Cinta Alam, Cinta Kehidupan
Cinta kepada sesama manusia melahirkan kedamaian, sementara cinta kepada alam melahirkan keberlanjutan kehidupan. Alam bukan sekadar ciptaan, tetapi sahabat spiritual yang membantu manusia merenungi makna keberadaan.
Cinta alam bukan retorika romantis, melainkan bentuk penghambaan sejati. Ketika seseorang menanam pohon, mengelola sampah dengan bijak, atau menjaga sumber air, ia sesungguhnya sedang beribadah. Sebab alam adalah saksi sekaligus ladang pahala bagi mereka yang memperlakukannya dengan kasih sayang.

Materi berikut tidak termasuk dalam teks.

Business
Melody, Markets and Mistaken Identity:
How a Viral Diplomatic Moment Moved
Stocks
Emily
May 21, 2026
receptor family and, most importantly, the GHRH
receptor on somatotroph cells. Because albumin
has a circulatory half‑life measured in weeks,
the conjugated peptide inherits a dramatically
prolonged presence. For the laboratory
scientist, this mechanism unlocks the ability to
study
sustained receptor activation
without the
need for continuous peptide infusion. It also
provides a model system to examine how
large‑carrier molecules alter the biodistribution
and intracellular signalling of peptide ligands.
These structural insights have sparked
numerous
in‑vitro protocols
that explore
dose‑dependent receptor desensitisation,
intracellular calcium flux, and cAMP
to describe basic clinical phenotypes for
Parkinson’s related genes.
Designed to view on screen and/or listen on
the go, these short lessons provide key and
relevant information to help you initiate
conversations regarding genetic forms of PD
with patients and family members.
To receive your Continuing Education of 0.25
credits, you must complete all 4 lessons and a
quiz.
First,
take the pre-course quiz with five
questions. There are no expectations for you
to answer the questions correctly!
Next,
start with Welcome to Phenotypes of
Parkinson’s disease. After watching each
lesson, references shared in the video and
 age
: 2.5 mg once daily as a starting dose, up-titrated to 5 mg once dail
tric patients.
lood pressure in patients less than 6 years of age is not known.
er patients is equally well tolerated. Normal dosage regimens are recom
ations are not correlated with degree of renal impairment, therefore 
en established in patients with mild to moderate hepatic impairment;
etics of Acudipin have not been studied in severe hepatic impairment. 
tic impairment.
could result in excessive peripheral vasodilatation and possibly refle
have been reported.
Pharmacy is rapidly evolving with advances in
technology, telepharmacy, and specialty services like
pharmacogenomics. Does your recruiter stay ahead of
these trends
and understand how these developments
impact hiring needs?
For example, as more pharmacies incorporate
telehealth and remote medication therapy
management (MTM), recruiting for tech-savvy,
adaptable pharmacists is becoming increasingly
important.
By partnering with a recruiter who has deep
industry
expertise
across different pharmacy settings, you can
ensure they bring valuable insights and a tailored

Keterkaitan spiritualitas dengan alam hadir dalam berbagai simbol keagamaan. Dalam ajaran Hindu, air suci atau tirta digunakan untuk penyucian diri. Dalam tradisi Kristen dan Katolik, air menjadi lambang kelahiran baru melalui baptisan. Dalam Islam, air menjadi unsur penting dalam wudu sebagai simbol penyucian diri sebelum menghadap Sang Khalik. Umat Buddha sering melakukan meditasi di tengah hutan atau pegunungan untuk menemukan ketenangan batin. Sementara dalam ajaran Konghucu, harmoni dengan alam dipandang sebagai cerminan ketertiban moral. Semua simbol tersebut menegaskan bahwa kehidupan rohani sejati tumbuh dalam keselarasan dengan alam.
Paradoks Modern: Antara Teknologi dan Kehancuran Alam
Ironisnya, kemajuan teknologi yang seharusnya membawa kemaslahatan justru sering menjadi penyebab kehancuran ekologis. Gunung digali, laut dipenuhi limbah, udara tercemar emisi, dan hutan hanya tinggal nama. Semua dilakukan atas nama kemajuan. Namun, apakah kemajuan yang merusak tempat tinggal kita masih pantas disebut kemajuan?
Peradaban memang menuntut perubahan, tetapi kesadaran ekologis memberi peluang untuk berinovasi tanpa menghancurkan habitat kehidupan. Ekoteologi hadir sebagai kritik terhadap modernitas yang meminggirkan nilai spiritual, dan mengubah alam menjadi sekadar komoditas. Dalam pandangan teologis, alam bukan objek, melainkan amanah. Setiap botol plastik yang dibuang sembarangan dan setiap pohon yang ditebang tanpa kendali adalah luka kecil bagi bumi, yang pada akhirnya menjadi luka besar bagi umat manusia.
Krisis iklim hari ini bukan hanya isu ilmiah, tetapi juga persoalan moral dan spiritual. Krisis air, gagal panen, dan bencana ekologis merupakan akibat dari keangkuhan manusia yang lupa bahwa bumi bukan warisan, melainkan titipan bagi generasi mendatang.